→ **SUPPLIED DATA**:
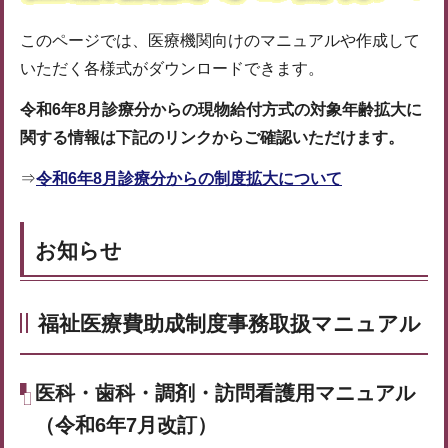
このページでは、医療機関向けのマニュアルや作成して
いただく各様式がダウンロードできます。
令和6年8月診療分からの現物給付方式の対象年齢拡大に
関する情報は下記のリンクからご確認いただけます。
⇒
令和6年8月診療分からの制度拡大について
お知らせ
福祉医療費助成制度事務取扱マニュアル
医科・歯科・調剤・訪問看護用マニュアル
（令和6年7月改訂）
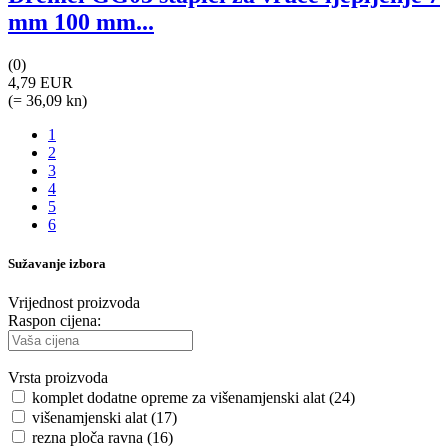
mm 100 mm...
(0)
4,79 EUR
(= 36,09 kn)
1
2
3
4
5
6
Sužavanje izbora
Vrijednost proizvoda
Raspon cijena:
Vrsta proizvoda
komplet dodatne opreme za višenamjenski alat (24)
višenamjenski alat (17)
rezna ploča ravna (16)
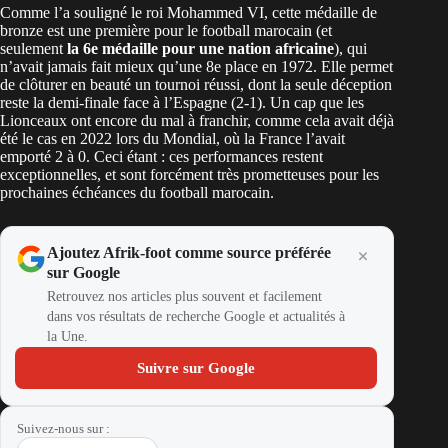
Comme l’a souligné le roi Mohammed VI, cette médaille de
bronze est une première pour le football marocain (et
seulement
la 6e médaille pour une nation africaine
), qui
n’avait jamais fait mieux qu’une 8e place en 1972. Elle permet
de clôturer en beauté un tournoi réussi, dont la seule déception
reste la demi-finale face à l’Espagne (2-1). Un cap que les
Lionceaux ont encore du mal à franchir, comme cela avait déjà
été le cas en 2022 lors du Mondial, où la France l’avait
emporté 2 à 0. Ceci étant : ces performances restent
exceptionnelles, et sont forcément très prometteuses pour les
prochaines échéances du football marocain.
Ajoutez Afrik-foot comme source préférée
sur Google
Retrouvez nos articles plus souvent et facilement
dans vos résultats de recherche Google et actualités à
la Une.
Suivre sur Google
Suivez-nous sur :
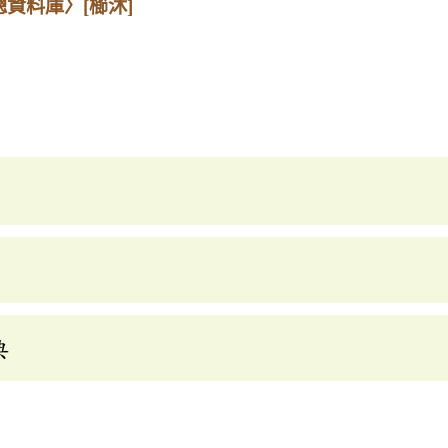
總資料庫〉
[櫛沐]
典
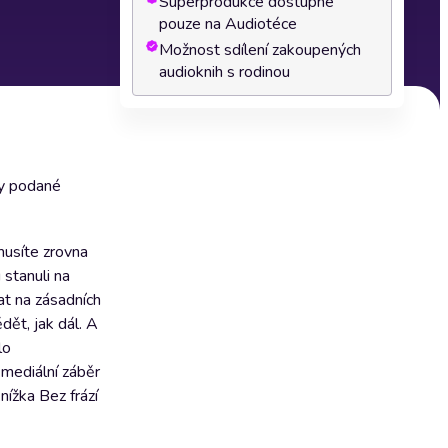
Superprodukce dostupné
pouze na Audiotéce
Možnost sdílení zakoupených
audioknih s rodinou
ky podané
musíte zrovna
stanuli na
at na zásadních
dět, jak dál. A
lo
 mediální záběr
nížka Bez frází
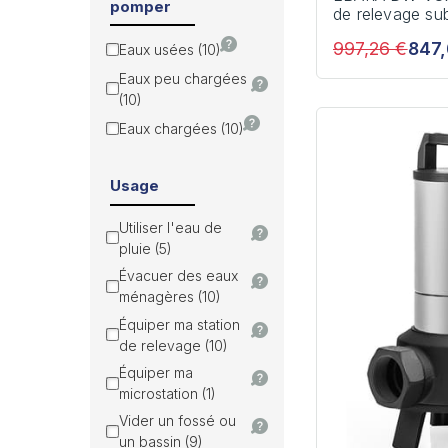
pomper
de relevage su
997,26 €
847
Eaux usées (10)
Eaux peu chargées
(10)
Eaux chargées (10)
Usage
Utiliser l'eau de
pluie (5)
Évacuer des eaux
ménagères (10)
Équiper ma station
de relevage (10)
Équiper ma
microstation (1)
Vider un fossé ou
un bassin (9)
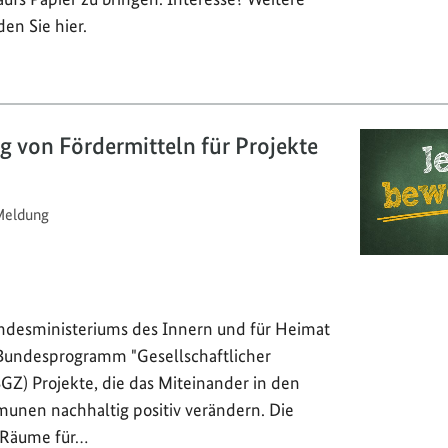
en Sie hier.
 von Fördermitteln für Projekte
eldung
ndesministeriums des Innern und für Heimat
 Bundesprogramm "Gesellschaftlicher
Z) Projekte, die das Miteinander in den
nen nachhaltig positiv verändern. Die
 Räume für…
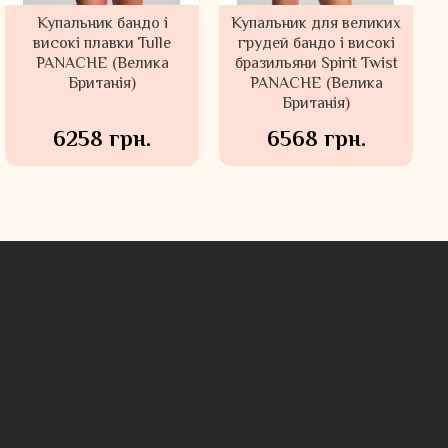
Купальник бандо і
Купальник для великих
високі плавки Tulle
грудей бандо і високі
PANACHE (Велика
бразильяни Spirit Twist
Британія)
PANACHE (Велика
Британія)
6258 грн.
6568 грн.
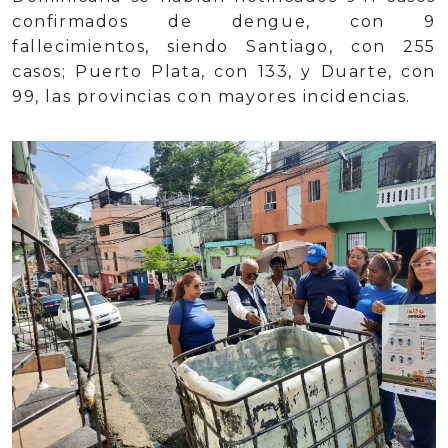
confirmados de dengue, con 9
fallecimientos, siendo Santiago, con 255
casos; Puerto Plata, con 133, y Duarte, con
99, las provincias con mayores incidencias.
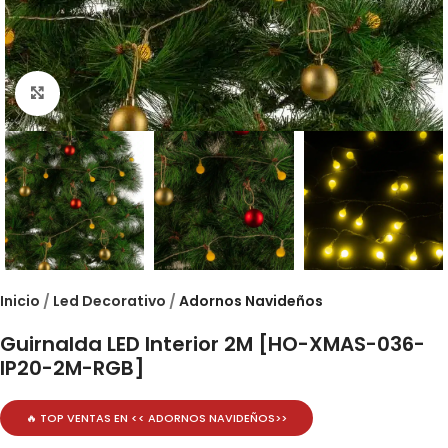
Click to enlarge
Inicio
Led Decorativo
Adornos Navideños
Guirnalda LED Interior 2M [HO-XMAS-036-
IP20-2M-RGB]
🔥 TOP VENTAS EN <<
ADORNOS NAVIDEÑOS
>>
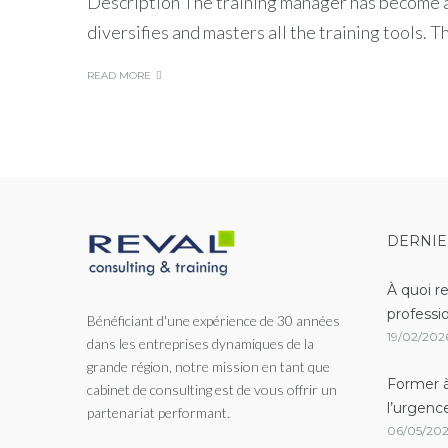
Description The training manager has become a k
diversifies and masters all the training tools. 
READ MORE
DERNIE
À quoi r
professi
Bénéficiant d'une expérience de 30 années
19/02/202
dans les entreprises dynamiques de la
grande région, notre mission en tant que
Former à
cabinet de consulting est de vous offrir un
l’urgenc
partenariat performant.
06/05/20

---

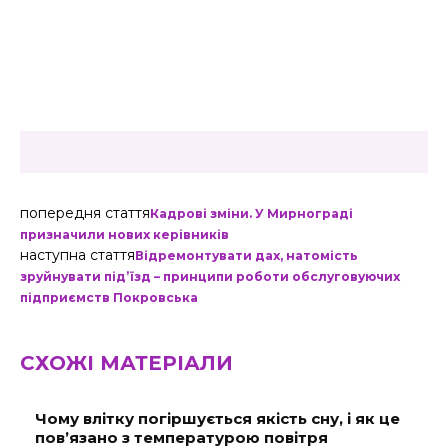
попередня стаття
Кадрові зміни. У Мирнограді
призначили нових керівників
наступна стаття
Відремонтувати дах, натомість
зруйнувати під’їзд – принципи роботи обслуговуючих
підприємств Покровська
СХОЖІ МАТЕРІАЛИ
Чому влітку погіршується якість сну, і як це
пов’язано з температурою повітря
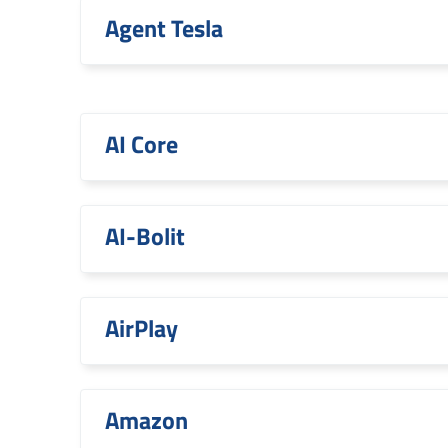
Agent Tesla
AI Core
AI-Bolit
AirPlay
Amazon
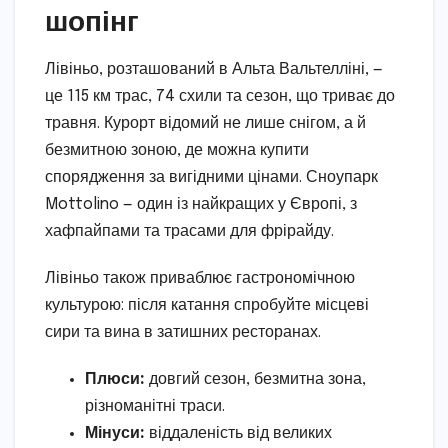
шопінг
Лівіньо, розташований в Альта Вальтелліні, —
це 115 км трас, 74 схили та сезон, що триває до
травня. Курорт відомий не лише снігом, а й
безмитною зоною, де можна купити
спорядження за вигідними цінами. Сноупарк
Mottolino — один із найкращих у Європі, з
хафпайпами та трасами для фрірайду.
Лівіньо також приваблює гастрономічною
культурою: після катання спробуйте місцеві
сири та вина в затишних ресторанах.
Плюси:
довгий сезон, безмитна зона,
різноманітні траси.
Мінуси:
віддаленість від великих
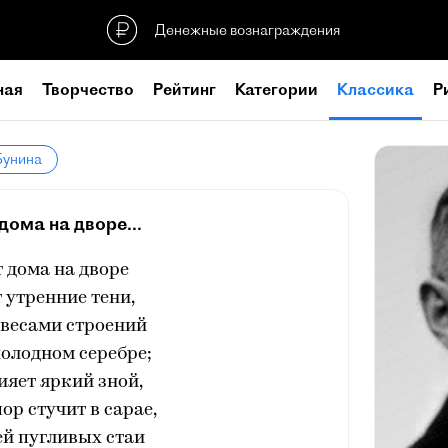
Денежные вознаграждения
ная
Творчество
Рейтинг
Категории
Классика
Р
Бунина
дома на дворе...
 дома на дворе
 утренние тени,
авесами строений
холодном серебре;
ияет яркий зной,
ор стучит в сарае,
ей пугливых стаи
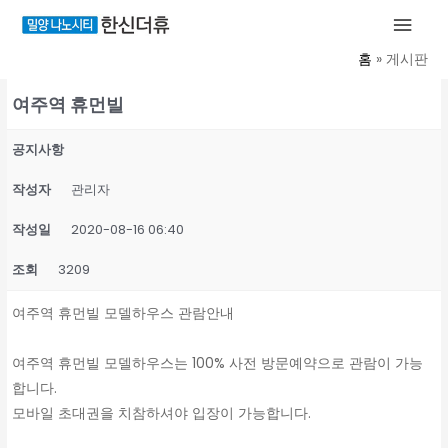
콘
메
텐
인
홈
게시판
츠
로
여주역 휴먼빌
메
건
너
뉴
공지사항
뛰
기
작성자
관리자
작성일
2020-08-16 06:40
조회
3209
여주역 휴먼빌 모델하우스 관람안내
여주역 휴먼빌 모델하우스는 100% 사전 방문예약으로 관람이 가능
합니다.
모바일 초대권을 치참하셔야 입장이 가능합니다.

→ **WHAT TO PRODUCE**: Whenever the string "dans" shows up in a line of the records, copy that line.

→ **ANSWER BELOW**:
dans vos résultats de recherche Google et actualités à
dans les entreprises dynamiques de la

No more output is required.